L’idée du Père Lelong est donc que l’Islam ne représente pas un authentique danger, ainsi qu’on veut à tout prix nous le faire croire depuis quelques années, et qu’il n’est pas intrinsèquement pervers au contraire du communisme qui fut bien peu critiqué par le clergé français ces quarante dernières années.
L’idée de la Fraternité St Pie X est que l’Islam n’est dangereux qu’en raison de nos faiblesses. Ce qui est juste. L’œcuménisme non charitable, qui conduit au relativisme, est autodestructeur, il manifeste moins de la charité qu’une coupable faiblesse. Ce qui est évident, comme l’affirme avec insistance le Père Lelong, est que toute discussion avec l’Islam ne peut s’enraciner que dans la tradition, dans une connaissance préalable du dogme et des textes fondateurs du catholicisme et dans la liturgie séculaire.

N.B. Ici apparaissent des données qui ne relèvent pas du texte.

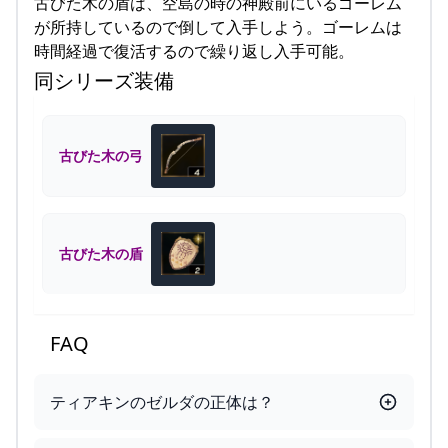
古びた木の盾は、空島の時の神殿前にいるゴーレム
が所持しているので倒して入手しよう。ゴーレムは
時間経過で復活するので繰り返し入手可能。
同シリーズ装備
古びた木の弓
古びた木の盾
FAQ
ティアキンのゼルダの正体は？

On voit donc que ces positions sont loin d’être contradictoires.
On terminera ce petit propos en revenant sur le procès médiatico-juridique instruit contre certains musulmans : Si l’immigration massive est d’abord de la responsabilité de ceux qui dirigent depuis 40 ans notre pays, comment peuvent-ils prétendre aujourd’hui interdire à des musulmans de pratiquer leur religion et de se vêtir comme bon leur semble?Comment admettre la liberté pour les citoyens de s’habiller de la manière la plus extravagante et ne pas reconnaître le droit de porter un voile ? Car enfin, le voile était porté par les femmes catholiques, notamment en Bretagne, il y a encore 50 ans ; les religieuses portaient encore le voile avant le Concile … la mini-jupe ou le « top less » sont de tradition beaucoup plus récente dans notre pays et ne semblent susciter aucun émoi particulier.
MICHEL MAZOYER
PAUL MIRAULT
[1] Voir le dernier article de l’abbé de Cacqueray, dans Le Sel de la Terre n° 71, 2009-2010, pp.30-45.